Et la princesse, elle fait quoi au juste ?
Elle attend qu’un jour, son putain de prince arrive, elle regarde sa montre. Tic.Tac. Mais elle a bon espoir, alors elle chante avec sa voix fragile “un jour mon prince viendra”. Et elle attend.
Moi, je suis fatiguée d’attendre. Je ne veux plus attendre qui que ce soit. Ni quoi que ce soit de qui que ce soit.
En plus, c’est un vrai nid à emmerdes cette histoire. Parce qu’une fois que Princesse croit avoir trouvé son prince, ne croyez pas qu’elle arrête d’attendre. Non. C’est bien pire. Ses attentes concernant le prince sont infinies. Il ne fait pas assez ci, il fait trop ça, il est trop proche, trop distant. Pourquoi il ne lui parle pas de ce qu’il ressent ? Mais enfin, c’est pas non plus un réservoir à merde, pourquoi il lui parle de tout sans se censurer comme ça, c’est pas à elle de régler tous ses problèmes. Est-ce qu’elle ne se serait pas trompé de prince finalement ?
Tic, tac. Le temps presse.
Vite. Se faire belle. Attendre qu’un chouette prince la trouve. Elle est au rayon de la bonne meuf. Elle a mis ses bijoux, elle a fait péter ses talons. Ça fait mal aux pieds mais quand on attend et qu’on n’avance pas, c’est pas tellement grave. Il faut souffrir pour être choisie dans l’étalage.
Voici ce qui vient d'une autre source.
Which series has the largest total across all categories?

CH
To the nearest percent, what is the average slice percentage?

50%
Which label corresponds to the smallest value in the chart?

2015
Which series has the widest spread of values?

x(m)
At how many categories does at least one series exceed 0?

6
Donc j’ai coupé mes cheveux.
Je ressemble à un caniche.
Un caniche libre.
Sortir du marché de la bonne meuf. De toute façon, je serai bientôt licenciée pour faute grave : je suis née en 1986.
Quand le patriarcat fait l’amour avec le capitalisme, ça donne que prendre du temps pour soi, quand on est une femme, revient à s’épiler, acheter de beaux vêtements tendance, se crémer la gueule à l’acide hyaluronique, regarder ses seins tomber et laisser couler les larmes.
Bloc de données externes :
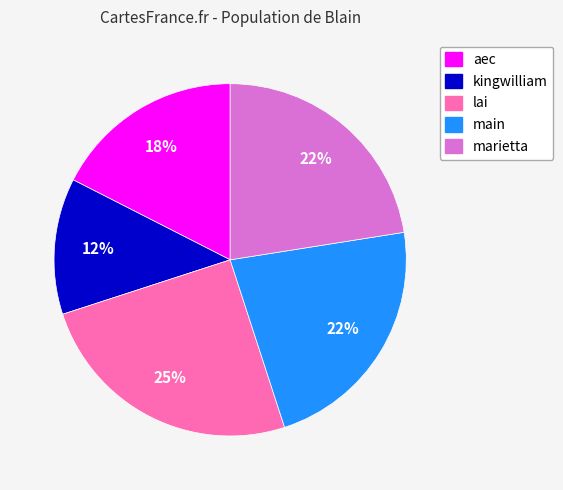

To the nearest percent, what percentage of the pie is lai?

25%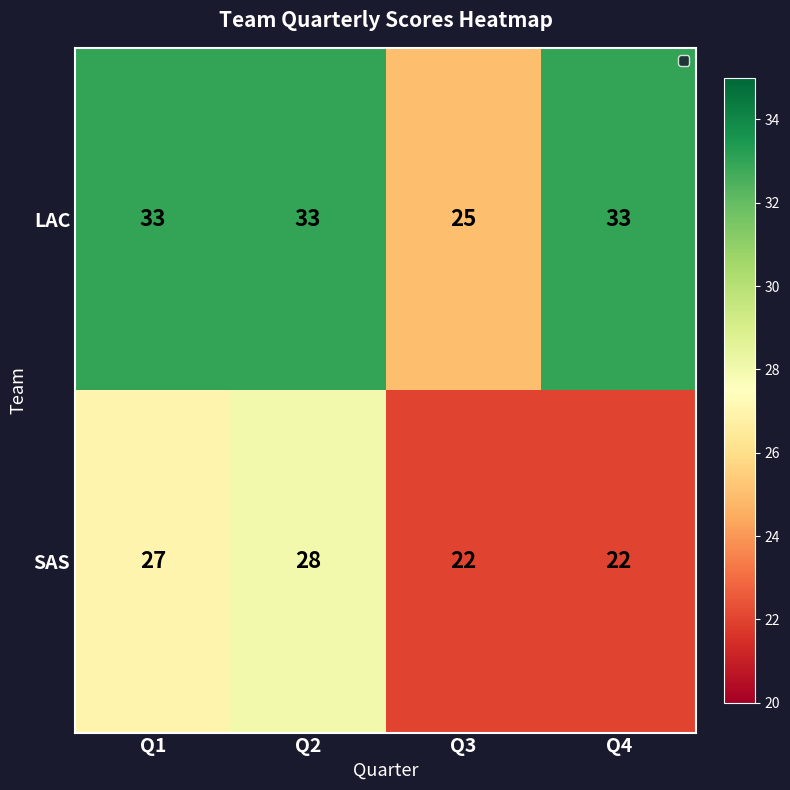

Which series has the widest spread of values?

LAC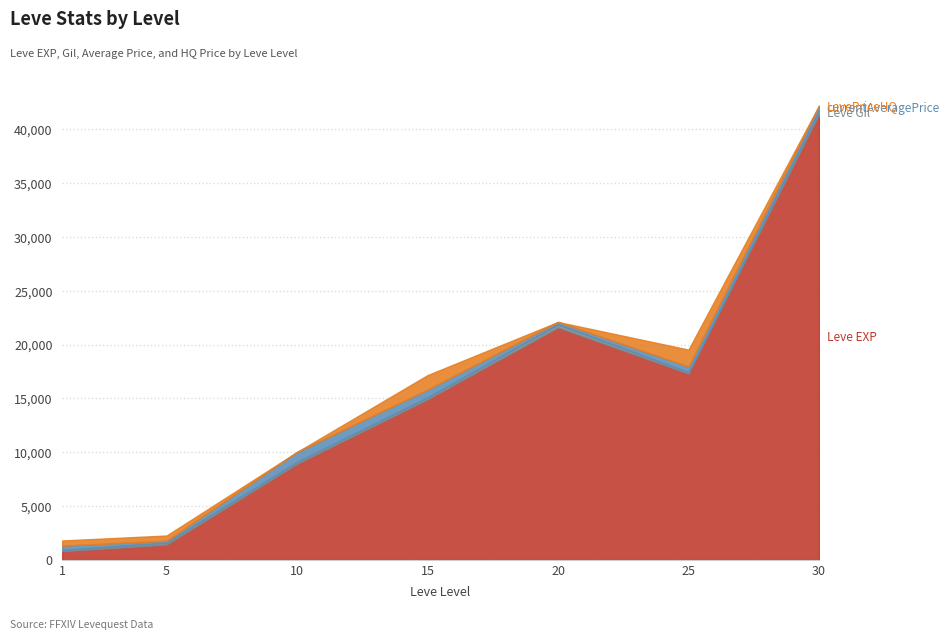

What is the value of the Leve EXP point at the 3rd from the left?

8930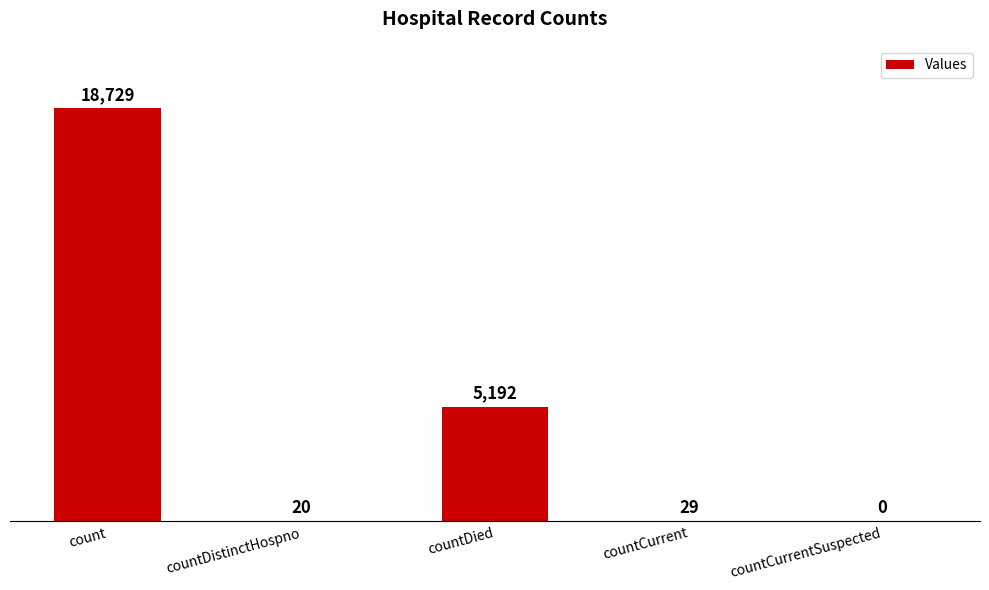

What is the sum of the values at countDistinctHospno and countCurrent?

49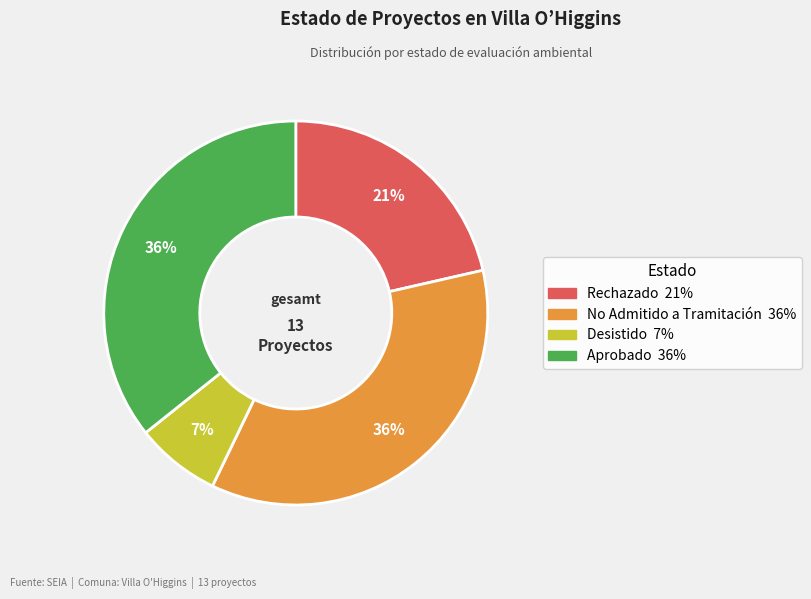

How many segments does this pie chart have?

4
Tic, tac. Quand le capitalisme fait l’amour au patriarcat, madame a une date de péremption. On avait bien dit à madame qu’elle était le produit. Le produit qui achetait plein de produits qui coûtent plus cher que les mêmes produits conçus pour monsieur(1). Avant que Tic. Tac. L’horloge, qu’on nous vend comme un fait biologique, s’arrête. On se dépêche madame ! Va falloir se caser vite vite et sortir, soulagée, la tête haute, du marché des corps à prendre.
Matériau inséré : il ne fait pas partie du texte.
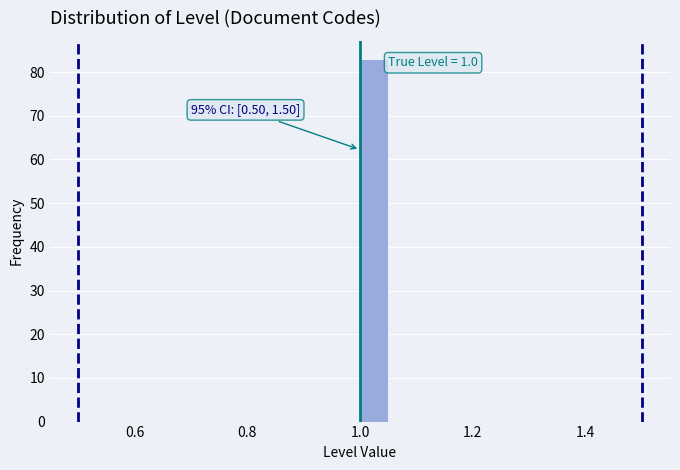

Read against the x-axis, roughly where is the centre of the tallest bar?

1.02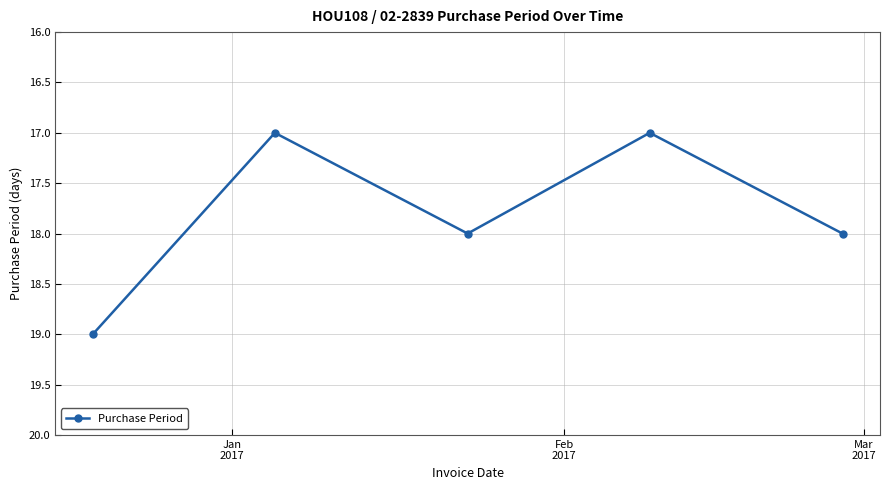

True or false: the data has more than 0 interior local peaks.

True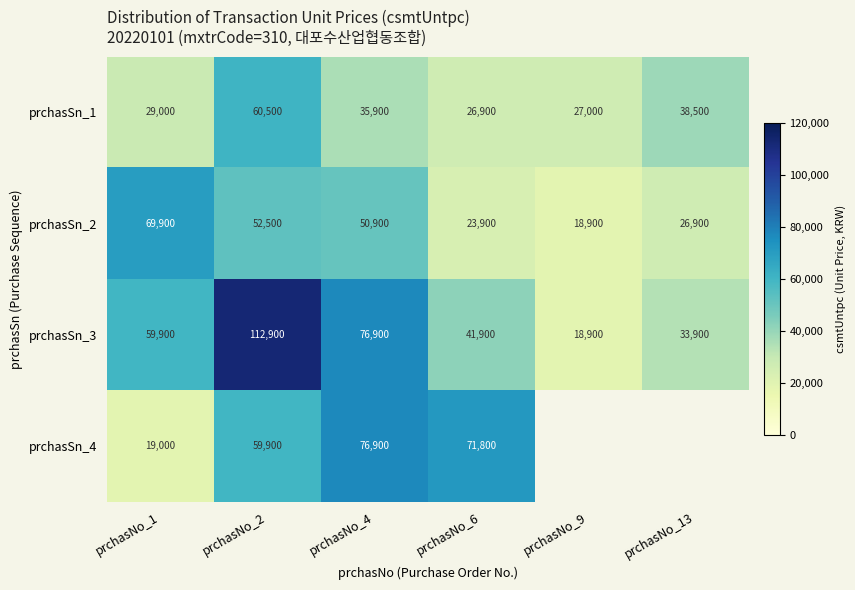

Is it true that prchasSn_4 equals 26018 at prchasNo_1?

False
Nous les femmes, c’est naturel, nous avons un tic, un tac, qu’on nous chuchote à l’oreille depuis l’enfance. On nous explique que notre fertilité dure un battement de cil. Il faut arrêter avec cette pression sociale insupportable. Et puis, ce n’est pas scientifique. Ça, c’est quand le patriarcat fait l’amour avec la médecine : la fertilité humaine entière est très fragile. Alors oui, dans popol on trouve deux, trois nageurs qui peuvent se défendre jusqu’à un âge avancé(2). Mais. Juste. On va arrêter les conneries ? Moi, dame trentenaire qui fait l’amour avec des hommes de mon âge et plus vieux, je peux vous assurer qu’il y a un paquet de popols altérés, plus si fringants, plus si doués(3), pétrifiés à l’idée de s’exposer, de performer, vieillis et stressés, tout rabougris. Ou alors c’est de ma faute ? C’est que déjà, je suis sortie sans m’en rendre compte du marché de la bonne meuf. Les seins qui tombent, ça fait pas assez bander popol. Je vais aller me badigeonner les rides, j’arrive.
Je ne veux pas être un produit. Un produit qui ne correspond pas toujours aux attentes de monsieur. Il faudrait un peu plus de douceur et qu’elle ferme un peu plus sa gueule. Moins de blagues et plus de cheveux.
Je suis un caniche. Un caniche libre, sauvage, je voudrais être une louve, mais tant pis, je suis un caniche. Un caniche qui ne veut pas de maître, qui a jeté la laisse. Un caniche qui veut aimer et être aimé au-delà des apparences, des attentes, des tic, des tac, des performances de popol et du nombre de crayons qui tiennent sous les nibards.
J’ai détalé l’étalage, avant qu’on me licencie pour faute grave : je suis née en 1986 et je suis célibataire. Je suis une intermittente de l’amour, je suis précaire, je suis dans un endroit qui est censé être temporaire. Au lieu de ça je m’y prélasse, j’y prends goût, et ça, c’est quand Ana fait l’amour avec le féminisme.